Powered by Nvidia graphics chips, Microsoft says these cloud-computing services "are designed for the most intensive computer workloads, including deep learning, simulations, rendering and the training of neural networks." Other companies such as Esri and Jellyfish Pictures are already using the technology to power mapping software and render photo-realistic visual effects and animations respectively, Microsoft said.

"One of the most important factors for accelerating our progress is accessing more and faster computers," OpenAI said in a blog post. "This is particularly true for emerging AI technologies like reinforcement learning and generative models. Azure has impressed us by building hardware configurations optimized for deep learning — they offer K80 GPUs with InfiniBand interconnects at scale. We're also excited by their roadmap, which should soon bring Pascal GPUs onto their cloud."

The firm said it will use tens of thousands of these machines to ramp up the number of experiments they run as well as the size of the models they train. It has also pledged to share its knowledge, research results and open-source software to make it easier for other researchers to "run large-scale AI workloads on the cloud."
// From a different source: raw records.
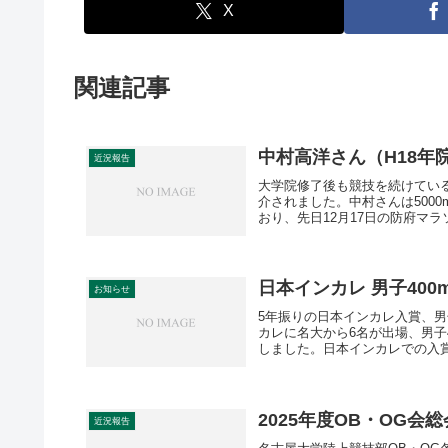
X
関連記事
中村高洋さん（H18
近況報告
大学院修了後も競技を続けている
介されました。中村さんは5000
おり、先日12月17日の防府マラソ
日本インカレ 男子400
お知らせ
5年振りの日本インカレ入賞、男子
カレに名大から6名が出場、男子
しました。日本インカレでの入賞は2
2025年度OB・OG会総
近況報告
It will also provide the Microsoft team with feedback to make sure Azure's capabilities keep pace with their advances in AI.

Besides the OpenAI partnership, Microsoft has also announced the launch of its Azure Bot Service that will allow developers to easily develop, deploy and cost-effectively manage their bots on Azure.

Musk's startup OpenAI was launched in December 2015, securing $1bn in funding from multiple big names in the tech industry including Y Combinator's Sam Altman, PayPal co-founder Peter Thiel, LinkedIn co-founder Reid Hoffman, Amazon Web Services and other high-profile investors.